INSTRUCTIONS TO FOLLOW:
Which lines in the items below contain the word "genus"? List each of those lines in full.

SOURCE MATERIAL:
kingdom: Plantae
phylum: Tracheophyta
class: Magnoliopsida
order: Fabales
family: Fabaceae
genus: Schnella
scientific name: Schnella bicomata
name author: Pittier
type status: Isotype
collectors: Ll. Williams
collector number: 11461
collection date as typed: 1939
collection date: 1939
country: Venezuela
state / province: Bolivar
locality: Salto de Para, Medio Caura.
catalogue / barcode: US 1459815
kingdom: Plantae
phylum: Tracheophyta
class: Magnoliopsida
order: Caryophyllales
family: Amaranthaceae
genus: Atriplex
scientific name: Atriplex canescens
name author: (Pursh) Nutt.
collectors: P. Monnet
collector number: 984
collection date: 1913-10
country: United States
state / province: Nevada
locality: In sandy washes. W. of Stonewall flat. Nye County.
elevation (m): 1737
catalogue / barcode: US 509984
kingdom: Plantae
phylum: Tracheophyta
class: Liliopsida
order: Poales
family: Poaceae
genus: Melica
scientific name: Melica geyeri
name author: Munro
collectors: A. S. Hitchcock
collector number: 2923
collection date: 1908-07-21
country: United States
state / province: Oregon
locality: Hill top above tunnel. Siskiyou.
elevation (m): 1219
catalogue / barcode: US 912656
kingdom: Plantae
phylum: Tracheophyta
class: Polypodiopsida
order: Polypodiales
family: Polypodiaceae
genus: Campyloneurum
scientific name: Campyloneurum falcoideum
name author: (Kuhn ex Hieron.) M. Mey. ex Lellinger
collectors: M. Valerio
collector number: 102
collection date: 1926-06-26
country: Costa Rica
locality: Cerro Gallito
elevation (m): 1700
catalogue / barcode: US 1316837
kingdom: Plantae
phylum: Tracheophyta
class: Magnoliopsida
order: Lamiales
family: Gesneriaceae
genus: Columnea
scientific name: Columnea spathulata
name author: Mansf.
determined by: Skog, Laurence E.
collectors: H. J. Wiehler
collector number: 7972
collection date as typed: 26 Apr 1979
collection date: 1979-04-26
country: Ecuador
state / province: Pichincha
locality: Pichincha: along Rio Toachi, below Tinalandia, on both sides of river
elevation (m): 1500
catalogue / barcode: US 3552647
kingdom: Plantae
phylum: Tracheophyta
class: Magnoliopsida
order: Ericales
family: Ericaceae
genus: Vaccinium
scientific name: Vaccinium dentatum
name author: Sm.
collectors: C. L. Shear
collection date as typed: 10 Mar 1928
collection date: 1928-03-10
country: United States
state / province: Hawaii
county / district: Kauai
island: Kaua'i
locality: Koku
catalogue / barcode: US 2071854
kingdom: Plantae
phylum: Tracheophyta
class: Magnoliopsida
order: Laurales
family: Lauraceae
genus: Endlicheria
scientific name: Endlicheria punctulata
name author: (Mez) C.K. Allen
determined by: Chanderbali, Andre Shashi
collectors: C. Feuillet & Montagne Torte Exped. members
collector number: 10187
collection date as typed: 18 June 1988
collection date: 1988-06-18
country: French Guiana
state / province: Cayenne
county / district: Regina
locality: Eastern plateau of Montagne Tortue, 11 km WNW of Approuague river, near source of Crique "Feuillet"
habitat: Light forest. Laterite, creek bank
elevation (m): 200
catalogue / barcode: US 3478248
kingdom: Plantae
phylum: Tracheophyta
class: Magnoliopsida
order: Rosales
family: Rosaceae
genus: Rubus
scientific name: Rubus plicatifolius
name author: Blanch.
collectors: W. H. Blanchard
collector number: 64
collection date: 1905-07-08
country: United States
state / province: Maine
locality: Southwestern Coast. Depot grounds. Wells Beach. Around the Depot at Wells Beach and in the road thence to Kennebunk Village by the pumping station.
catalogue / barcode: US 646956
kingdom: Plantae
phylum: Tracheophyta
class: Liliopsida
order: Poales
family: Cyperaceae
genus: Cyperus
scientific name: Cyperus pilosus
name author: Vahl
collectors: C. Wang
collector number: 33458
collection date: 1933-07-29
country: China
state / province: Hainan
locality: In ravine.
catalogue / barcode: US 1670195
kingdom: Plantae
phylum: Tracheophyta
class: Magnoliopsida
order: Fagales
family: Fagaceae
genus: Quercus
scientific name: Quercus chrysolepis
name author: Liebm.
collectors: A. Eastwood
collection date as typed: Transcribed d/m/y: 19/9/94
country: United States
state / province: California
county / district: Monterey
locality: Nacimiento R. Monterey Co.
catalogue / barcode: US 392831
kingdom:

WRITTEN RESPONSE:
genus: Schnella
genus: Atriplex
genus: Melica
genus: Campyloneurum
genus: Columnea
genus: Vaccinium
genus: Endlicheria
genus: Rubus
genus: Cyperus
genus: Quercus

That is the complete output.